Sprawa jest banalna,
gdybym był pracownikiem Starostwa Powiatowego wydawałbym każdemu uzytkownikowi piętrzenia pozwolenie wodnoprawne pod warunkiem wybudowania przepławki.
(Pytanie jak długo taki gość jak ja by popracował w Wydziale Środowiska z takim proekologicznym nastawieniem
)
Aktualne pozwolenia cofnąłbym na podstawie groźby nieosiągnięcia dobrego stanu środowiska w myśl Prawa Wodnego i Ramowej Dyrektywy Wodnej.
Chcecie piętrzyć, korzystać - musicie zbudować przepławki. Proste. Tak na to spojrzy każdy rozsądny, myślący zdrowo, matematycznie biały człowiek.

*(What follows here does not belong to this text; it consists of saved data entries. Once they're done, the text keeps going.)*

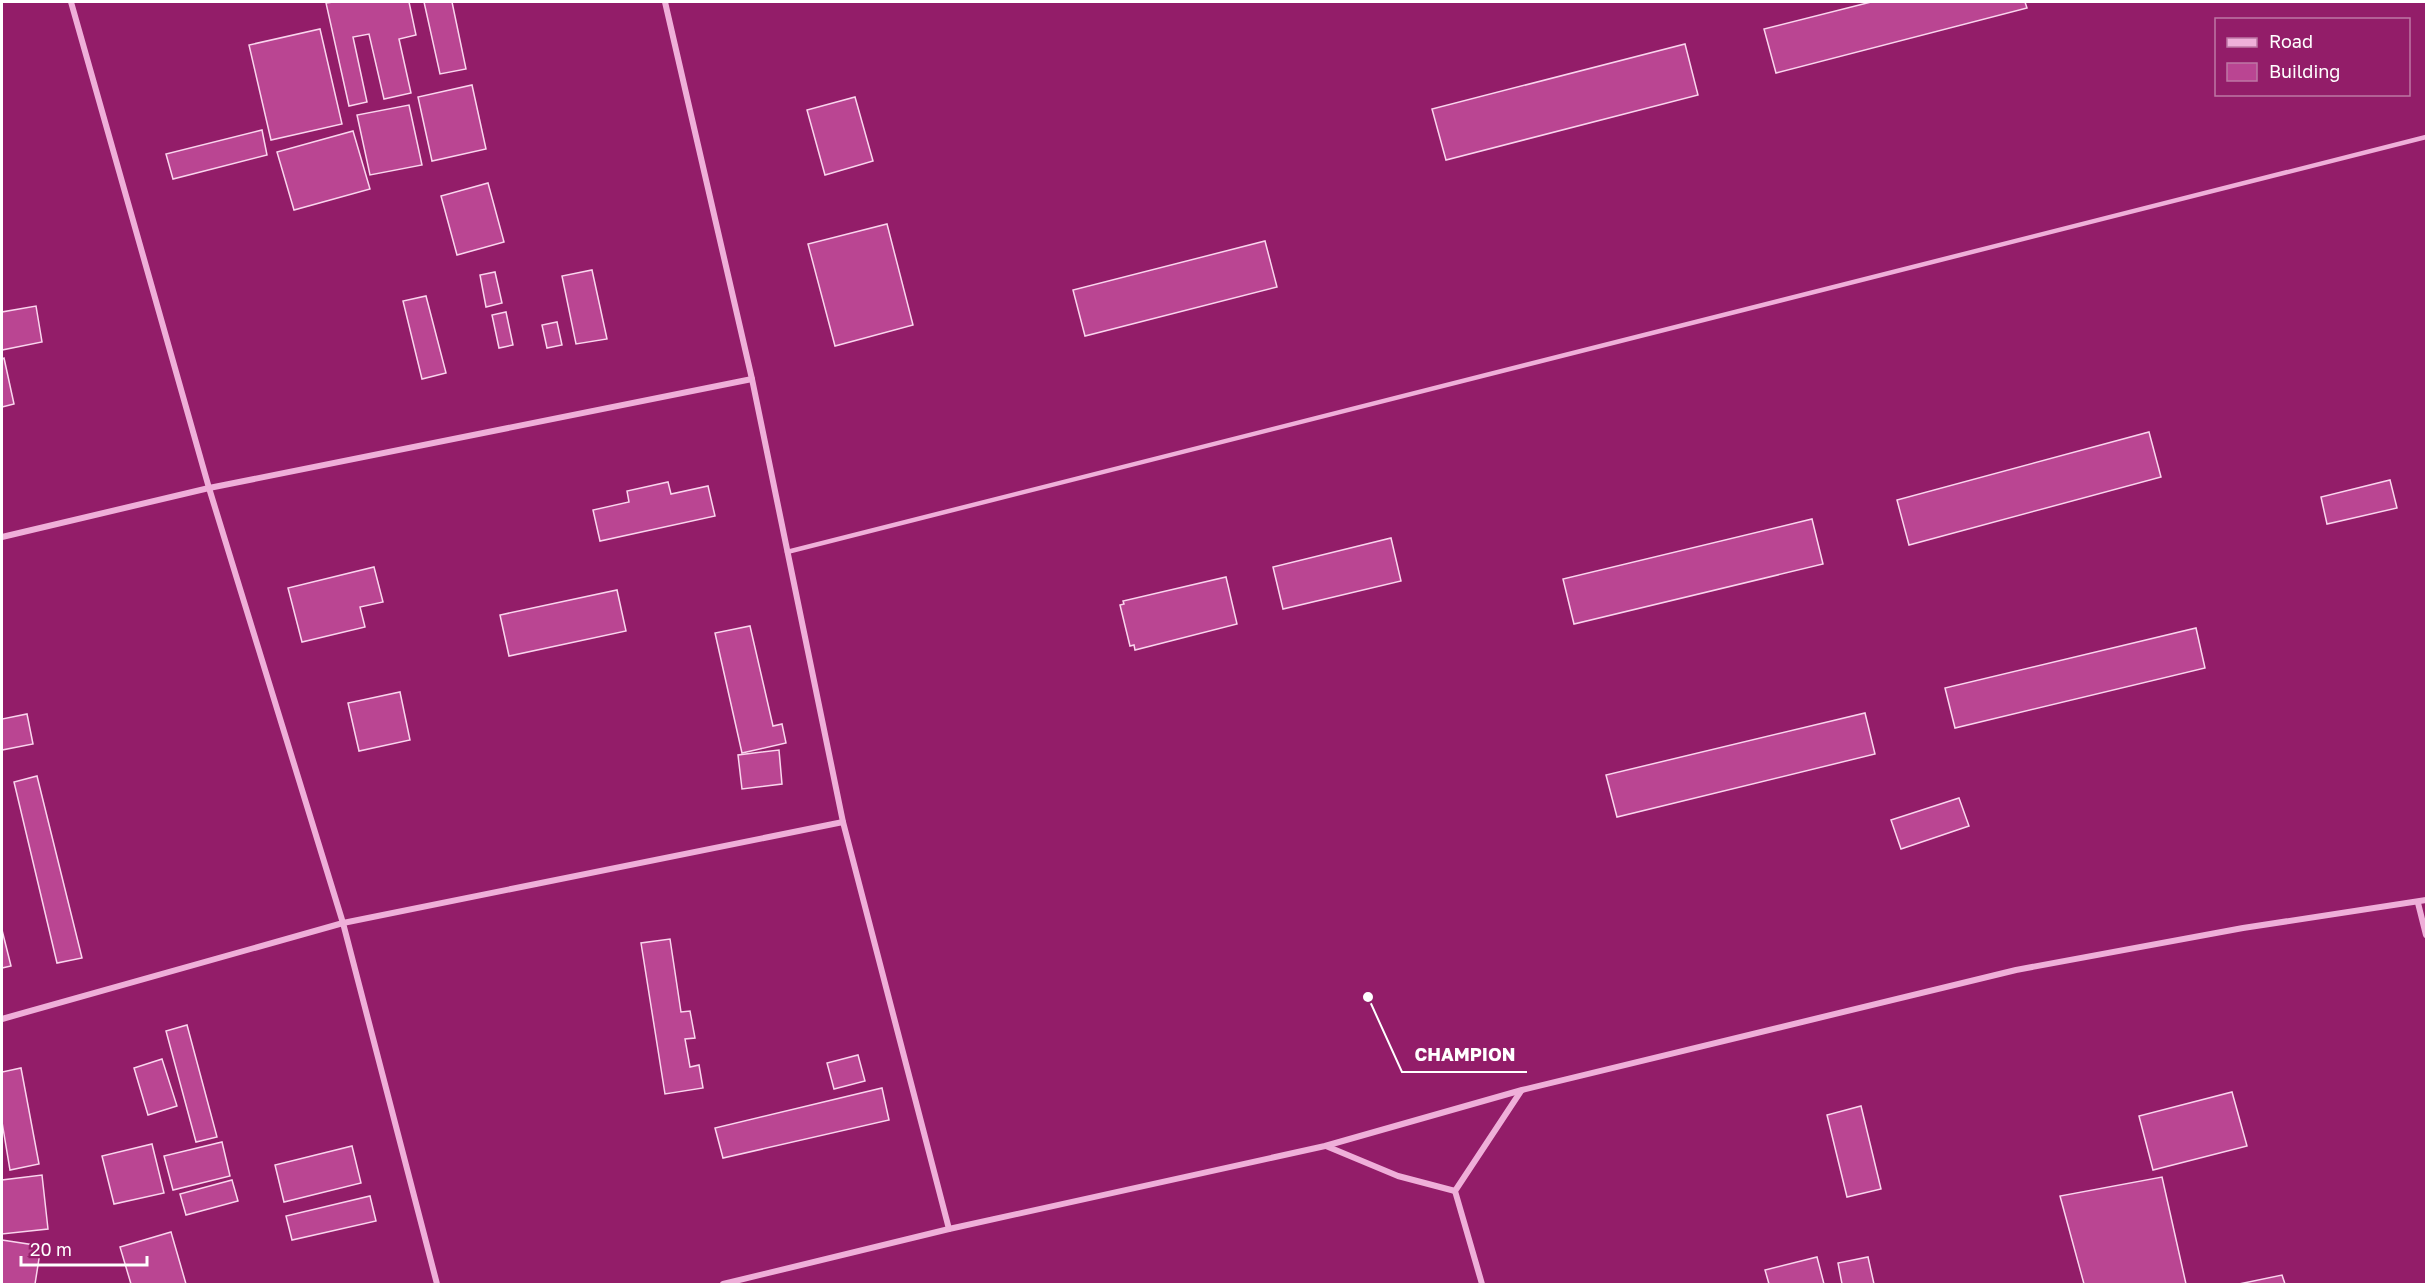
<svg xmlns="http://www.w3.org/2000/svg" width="2428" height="1286" viewBox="0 0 2428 1286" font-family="'Golos Text',sans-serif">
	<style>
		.building { fill: #ba4592; stroke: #fad5ee; stroke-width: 1.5 }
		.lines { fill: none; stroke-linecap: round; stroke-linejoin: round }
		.service { stroke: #efafd9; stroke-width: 4.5 }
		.minor { stroke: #efafd9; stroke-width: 6 }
		.leader { fill: none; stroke: #fff; stroke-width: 2 }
		.callout-dot { fill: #fff; stroke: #931d69; stroke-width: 2 }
		.callout-label { font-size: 18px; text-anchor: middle; font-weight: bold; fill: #fff; stroke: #931d69; stroke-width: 4.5; stroke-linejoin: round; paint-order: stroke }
	</style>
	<rect width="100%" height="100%" fill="#931d69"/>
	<!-- building -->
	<g class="building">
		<path d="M 333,2 L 409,2 L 416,35 L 399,39 L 411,93 L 384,99 L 369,34 L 353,37 L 367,102 L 349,106 L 326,3 Z"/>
		<path d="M 424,2 L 452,2 L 466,69 L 440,74 Z"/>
		<path d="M 1871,2 L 2025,2 L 2027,8 L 1776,73 L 1764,29 Z"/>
		<path d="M 320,29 L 342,124 L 271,140 L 249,45 Z"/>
		<path d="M 1685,44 L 1698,95 L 1446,160 L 1432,109 Z"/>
		<path d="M 472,85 L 486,149 L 432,161 L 418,97 Z"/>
		<path d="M 855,97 L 873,161 L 825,175 L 807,110 Z"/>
		<path d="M 409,105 L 422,165 L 370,175 L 357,115 Z"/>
		<path d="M 262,130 L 267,155 L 173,179 L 166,154 Z"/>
		<path d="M 353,131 L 370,189 L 294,210 L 277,152 Z"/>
		<path d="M 488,183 L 504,242 L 457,255 L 441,196 Z"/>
		<path d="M 887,224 L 913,325 L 835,346 L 808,244 Z"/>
		<path d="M 1265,241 L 1277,287 L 1085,336 L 1073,290 Z"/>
		<path d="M 592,270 L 607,339 L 576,344 L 562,276 Z"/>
		<path d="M 495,272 L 502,303 L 486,307 L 480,275 Z"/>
		<path d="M 426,296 L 446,373 L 422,379 L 403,301 Z"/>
		<path d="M 36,306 L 42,342 L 2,350 L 2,312 Z"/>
		<path d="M 506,312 L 513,345 L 499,348 L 492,315 Z"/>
		<path d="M 557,322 L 562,345 L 547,348 L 542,325 Z"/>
		<path d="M 4,358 L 14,404 L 2,407 L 2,359 Z"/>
		<path d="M 2149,432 L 2161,477 L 1909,545 L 1897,500 Z"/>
		<path d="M 2390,480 L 2397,508 L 2327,524 L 2321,497 Z"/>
		<path d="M 668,482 L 671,494 L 708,486 L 715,516 L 600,541 L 593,510 L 629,502 L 627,491 Z"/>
		<path d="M 1812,519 L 1823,564 L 1574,624 L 1563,579 Z"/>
		<path d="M 1391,538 L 1401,581 L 1283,609 L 1273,567 Z"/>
		<path d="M 374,567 L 383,602 L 360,607 L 365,627 L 302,642 L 288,588 Z"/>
		<path d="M 1226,577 L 1237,624 L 1135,650 L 1134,645 L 1130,646 L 1120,605 L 1124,604 L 1123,601 Z"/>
		<path d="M 617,590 L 626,631 L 509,656 L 500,615 Z"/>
		<path d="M 750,626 L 773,726 L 782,724 L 786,743 L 742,753 L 715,633 Z"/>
		<path d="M 2196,628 L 2205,668 L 1955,728 L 1945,688 Z"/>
		<path d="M 400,692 L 410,740 L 359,751 L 348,703 Z"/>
		<path d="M 1865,713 L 1875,754 L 1617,817 L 1606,775 Z"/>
		<path d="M 27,714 L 33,744 L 2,750 L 2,719 Z"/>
		<path d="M 779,750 L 782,784 L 742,789 L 738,755 Z"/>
		<path d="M 37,776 L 82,958 L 57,963 L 14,782 Z"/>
		<path d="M 1959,798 L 1969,826 L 1901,849 L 1891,820 Z"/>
		<path d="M 2,930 L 11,966 L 2,968 Z"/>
		<path d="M 670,939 L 681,1012 L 690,1011 L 695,1038 L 685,1039 L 690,1067 L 699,1065 L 703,1088 L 665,1094 L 641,943 Z"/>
		<path d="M 187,1025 L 217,1137 L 196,1142 L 166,1031 Z"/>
		<path d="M 858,1055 L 865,1081 L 834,1089 L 827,1063 Z"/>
		<path d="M 162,1059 L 177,1106 L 148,1115 L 134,1068 Z"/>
		<path d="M 21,1068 L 39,1164 L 10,1170 L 2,1122 L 2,1072 Z"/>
		<path d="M 882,1088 L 889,1120 L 723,1158 L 715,1128 Z"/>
		<path d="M 2232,1092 L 2247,1146 L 2153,1170 L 2139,1116 Z"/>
		<path d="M 1861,1106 L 1881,1189 L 1847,1197 L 1827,1115 Z"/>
		<path d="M 222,1142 L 230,1176 L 173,1190 L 164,1156 Z"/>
		<path d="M 152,1144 L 164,1193 L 114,1204 L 102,1156 Z"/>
		<path d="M 352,1146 L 361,1183 L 284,1202 L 275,1165 Z"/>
		<path d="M 42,1175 L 48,1229 L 2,1234 L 2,1180 Z"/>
		<path d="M 2162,1177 L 2186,1284 L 2084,1284 L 2060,1196 Z"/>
		<path d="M 232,1180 L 238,1201 L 186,1215 L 180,1194 Z"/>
		<path d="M 370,1196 L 376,1221 L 292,1240 L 286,1216 Z"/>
		<path d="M 171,1232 L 186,1284 L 131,1284 L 120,1247 Z"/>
		<path d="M 2,1240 L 41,1246 L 35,1284 L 2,1284 Z"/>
		<path d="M 1817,1257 L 1824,1284 L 1769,1284 L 1765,1270 Z"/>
		<path d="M 1868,1257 L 1874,1284 L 1842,1284 L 1838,1263 Z"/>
		<path d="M 2282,1275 L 2285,1284 L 2239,1284 Z"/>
	</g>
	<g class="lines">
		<!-- service -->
		<path class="service" d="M 787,552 L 2426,137"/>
		<!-- minor -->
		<g class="minor">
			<path d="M 71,2 L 209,488 L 343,923 L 437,1284"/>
			<path d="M 665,2 L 752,379 L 843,822 L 949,1229"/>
			<path d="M 2,537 L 209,488 L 752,379"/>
			<path d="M 2418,903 L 2426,935"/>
			<path d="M 2,1019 L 343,923 L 843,822"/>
			<path d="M 1326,1146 L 1398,1176 L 1455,1191"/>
			<path d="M 723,1284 L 949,1229 L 1325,1146 L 1522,1090 L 2016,970 L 2243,928 L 2426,900"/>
			<path d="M 1482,1284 L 1455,1191 L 1521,1091"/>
		</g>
	</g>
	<!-- callouts -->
	<path class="leader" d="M1368 997L1402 1072H1527"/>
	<circle class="callout-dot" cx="1368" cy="997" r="6"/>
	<g class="callout-label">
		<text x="1465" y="1061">CHAMPION</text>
	</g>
	<!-- border -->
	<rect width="2428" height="1286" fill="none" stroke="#ffffff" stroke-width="6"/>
	<!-- legend -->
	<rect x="2215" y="18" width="195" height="78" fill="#931d69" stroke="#be77a5" stroke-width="1.5"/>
	<rect x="2227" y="38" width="30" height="9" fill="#efafd9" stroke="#be77a5" stroke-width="1.5"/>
	<text x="2269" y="48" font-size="18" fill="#ffffff">Road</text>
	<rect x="2227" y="63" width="30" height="18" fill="#ba4592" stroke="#be77a5" stroke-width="1.5"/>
	<text x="2269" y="78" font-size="18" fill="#ffffff">Building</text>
	<!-- scale -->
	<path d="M21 1256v9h126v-9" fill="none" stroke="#ffffff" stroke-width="3"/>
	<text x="30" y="1256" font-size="18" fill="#ffffff" stroke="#931d69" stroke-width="4.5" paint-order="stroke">20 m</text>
</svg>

Ale urzędnik myśli tak. Po co mi problemy, nie będę cofał pozwolenia ani wydawał go pod warunkiem, bo ten prywaciarz weźmie prawnika i mnie będą nękać pismami, a ja zamiast spokoju i porannej kawy przy Wyborczej będę musiał pracować. A potem jeszcze mnie opierdzieli Starosta, że zniechęcam wyborców, może nawet zwolni.
Urzędnik to jest takie zwierzę, które uciekając w dziczy przed drapieżnikiem zawsze wybierze drogę bez krzaków, zawad, najlepiej z górki. Po co się wpisnać, przedzierać przez krzaki i ryzykować pożarcie? No po co?